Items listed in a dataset

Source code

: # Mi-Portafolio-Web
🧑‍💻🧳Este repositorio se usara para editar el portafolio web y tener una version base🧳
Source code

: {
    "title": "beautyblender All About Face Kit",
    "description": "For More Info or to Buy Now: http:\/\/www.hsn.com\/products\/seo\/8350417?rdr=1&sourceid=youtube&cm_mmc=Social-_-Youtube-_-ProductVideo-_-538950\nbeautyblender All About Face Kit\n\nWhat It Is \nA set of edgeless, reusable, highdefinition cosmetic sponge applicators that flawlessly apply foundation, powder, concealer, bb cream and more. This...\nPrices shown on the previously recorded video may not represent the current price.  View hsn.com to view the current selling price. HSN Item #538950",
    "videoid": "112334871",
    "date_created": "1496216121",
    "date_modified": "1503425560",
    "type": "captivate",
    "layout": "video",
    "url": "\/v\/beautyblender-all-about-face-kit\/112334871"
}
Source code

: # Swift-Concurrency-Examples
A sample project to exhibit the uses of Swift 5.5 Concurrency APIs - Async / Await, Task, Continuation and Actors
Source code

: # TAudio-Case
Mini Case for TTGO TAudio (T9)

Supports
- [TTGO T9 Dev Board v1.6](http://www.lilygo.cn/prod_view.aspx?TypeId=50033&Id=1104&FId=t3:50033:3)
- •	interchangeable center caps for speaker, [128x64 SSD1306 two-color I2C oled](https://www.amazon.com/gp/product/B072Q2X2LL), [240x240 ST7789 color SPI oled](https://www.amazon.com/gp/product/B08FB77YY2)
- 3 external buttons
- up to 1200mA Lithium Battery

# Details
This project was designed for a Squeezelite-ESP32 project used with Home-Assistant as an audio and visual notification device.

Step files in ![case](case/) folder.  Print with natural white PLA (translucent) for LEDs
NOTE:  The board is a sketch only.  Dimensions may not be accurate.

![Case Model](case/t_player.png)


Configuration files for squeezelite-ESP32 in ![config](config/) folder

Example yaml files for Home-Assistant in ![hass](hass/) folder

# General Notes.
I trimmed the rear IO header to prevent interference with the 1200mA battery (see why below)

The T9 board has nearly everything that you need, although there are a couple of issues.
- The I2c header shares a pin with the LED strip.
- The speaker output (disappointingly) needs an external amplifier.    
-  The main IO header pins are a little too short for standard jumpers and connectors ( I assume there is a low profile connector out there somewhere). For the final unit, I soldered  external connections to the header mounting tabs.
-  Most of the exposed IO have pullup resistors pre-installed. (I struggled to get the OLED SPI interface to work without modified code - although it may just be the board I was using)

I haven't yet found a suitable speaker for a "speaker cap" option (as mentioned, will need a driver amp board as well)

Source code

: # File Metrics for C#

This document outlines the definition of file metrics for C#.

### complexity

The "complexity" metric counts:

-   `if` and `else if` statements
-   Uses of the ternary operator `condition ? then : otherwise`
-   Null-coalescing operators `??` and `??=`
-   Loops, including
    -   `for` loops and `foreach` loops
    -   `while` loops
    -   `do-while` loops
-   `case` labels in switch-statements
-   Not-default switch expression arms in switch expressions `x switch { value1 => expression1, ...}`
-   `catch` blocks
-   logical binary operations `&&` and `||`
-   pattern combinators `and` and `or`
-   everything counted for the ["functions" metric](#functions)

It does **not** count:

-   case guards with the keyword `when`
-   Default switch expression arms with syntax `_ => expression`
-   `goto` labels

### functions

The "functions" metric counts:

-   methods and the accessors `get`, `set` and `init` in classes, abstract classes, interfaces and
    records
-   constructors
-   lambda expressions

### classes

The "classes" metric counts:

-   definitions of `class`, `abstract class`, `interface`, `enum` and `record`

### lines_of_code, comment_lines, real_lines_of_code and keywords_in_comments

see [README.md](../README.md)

* [Description of the task] Please copy out, unchanged, every line from the start of the items through the line containing "I trimmed the", including that line.

* [Response]
Source code

: # Mi-Portafolio-Web
🧑‍💻🧳Este repositorio se usara para editar el portafolio web y tener una version base🧳
Source code

: {
    "title": "beautyblender All About Face Kit",
    "description": "For More Info or to Buy Now: http:\/\/www.hsn.com\/products\/seo\/8350417?rdr=1&sourceid=youtube&cm_mmc=Social-_-Youtube-_-ProductVideo-_-538950\nbeautyblender All About Face Kit\n\nWhat It Is \nA set of edgeless, reusable, highdefinition cosmetic sponge applicators that flawlessly apply foundation, powder, concealer, bb cream and more. This...\nPrices shown on the previously recorded video may not represent the current price.  View hsn.com to view the current selling price. HSN Item #538950",
    "videoid": "112334871",
    "date_created": "1496216121",
    "date_modified": "1503425560",
    "type": "captivate",
    "layout": "video",
    "url": "\/v\/beautyblender-all-about-face-kit\/112334871"
}
Source code

: # Swift-Concurrency-Examples
A sample project to exhibit the uses of Swift 5.5 Concurrency APIs - Async / Await, Task, Continuation and Actors
Source code

: # TAudio-Case
Mini Case for TTGO TAudio (T9)

Supports
- [TTGO T9 Dev Board v1.6](http://www.lilygo.cn/prod_view.aspx?TypeId=50033&Id=1104&FId=t3:50033:3)
- •	interchangeable center caps for speaker, [128x64 SSD1306 two-color I2C oled](https://www.amazon.com/gp/product/B072Q2X2LL), [240x240 ST7789 color SPI oled](https://www.amazon.com/gp/product/B08FB77YY2)
- 3 external buttons
- up to 1200mA Lithium Battery

# Details
This project was designed for a Squeezelite-ESP32 project used with Home-Assistant as an audio and visual notification device.

Step files in ![case](case/) folder.  Print with natural white PLA (translucent) for LEDs
NOTE:  The board is a sketch only.  Dimensions may not be accurate.

![Case Model](case/t_player.png)


Configuration files for squeezelite-ESP32 in ![config](config/) folder

Example yaml files for Home-Assistant in ![hass](hass/) folder

# General Notes.
I trimmed the rear IO header to prevent interference with the 1200mA battery (see why below)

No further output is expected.